What matters most is what this means for people. For a rural community of 500, our model shows MFCs could avoid 24 tonnes of CO₂ per year and save $32,000 in treatment costs—money that stays in the community instead of being spent on diesel fuel and chemical treatment.

How we built it We built a web app that anyone can open in a browser—no installation, no license fees, no coding required. You pick your materials, set your geometry, choose a bacterial species, and click "Run." In 30 seconds, you get interactive charts showing voltage, power, substrate depletion, and CO₂ savings.

Behind the scenes, we wrote 8 Python modules covering everything from the electrochemistry to community impact. We added a CO₂ calculator that compares MFC treatment against conventional systems, a cost calculator with full lifecycle analysis and payback periods, and a community impact tool with pre-built scenarios for Indigenous communities, African villages, Indian towns, and university campuses. Every number maps back to a published paper. The simulator also exports directly to COMSOL—professional engineering software—so researchers can take our rapid screening results and refine them with detailed 3D modeling.

Our project directly supports four UN Sustainable Development Goals: SDG 6 (Clean Water and Sanitation) by treating wastewater and removing 99% of organic pollution, SDG 7 (Affordable and Clean Energy) by generating electricity from waste, SDG 11 (Sustainable Cities and Communities) by enabling decentralized treatment for underserved areas, and SDG 13 (Climate Action) by avoiding tonnes of CO₂ that conventional treatment would release.

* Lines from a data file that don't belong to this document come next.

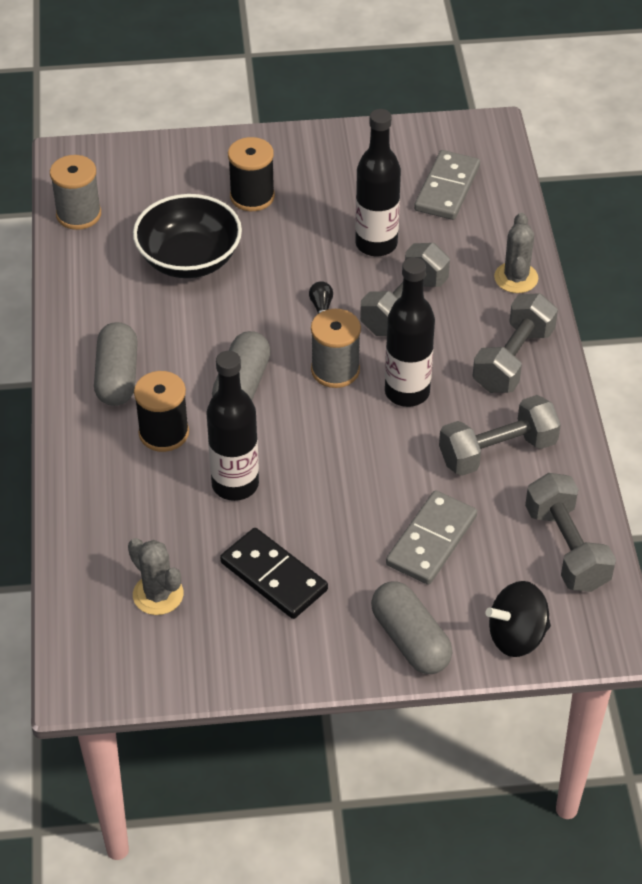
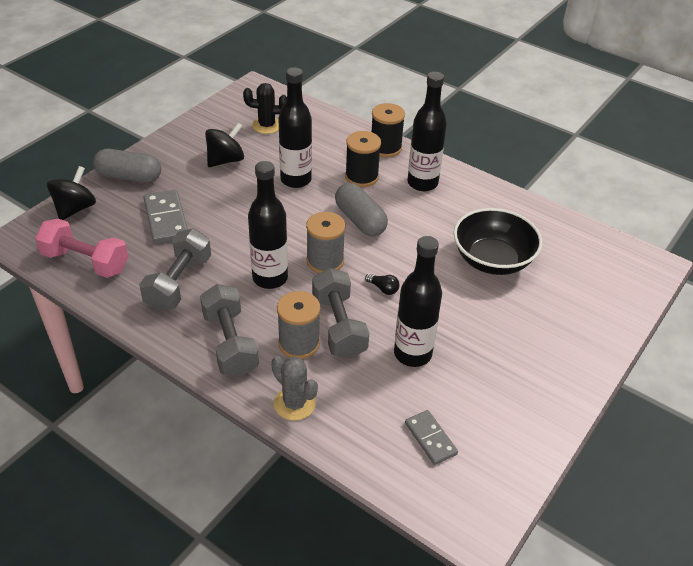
camera: 130 degrees right, 5 degrees down
(78, 214) = (586, 239): grey spool -> grey spool (299, 343)
(117, 377) = (422, 183): grey capsule -> black bottle
(158, 594) = (267, 125): grey cactus -> black cactus
(252, 196) = (529, 324): black spool -> black spool (385, 148)
(274, 576) = (225, 160): black domino -> black spinning top
(447, 188) = (430, 439): grey domino -> grey domino, size x0.64
(566, 548) = (85, 262): grey dumbbell -> pink dumbbell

Challenges we faced The hardest challenge wasn't technical—it was making the science honest. Early in development, our simulator showed zero voltage and zero power. It took hours to trace the problem to a single line of code where the wrong cross-sectional area was being used, making the internal resistance twenty times too high. We fixed it, but it taught us something important: a simulator that gives wrong answers is worse than no simulator at all. Every parameter had to be traceable to a real paper, every equation validated against experimental data, and every assumption stated clearly.

We also had to confront what MFCs can't do. They produce milliwatts, not kilowatts. They won't replace a power grid. Being honest about this in our pitch felt risky, but we believe the real value is in what MFCs do differently: they treat water passively, with no energy input, while producing a small but meaningful amount of electricity as a bonus. The climate impact comes primarily from eliminating the massive energy cost of conventional aeration—and that impact is real, measurable, and significant. Next we will integrate more python modules and make our system. more robust and close to present literature.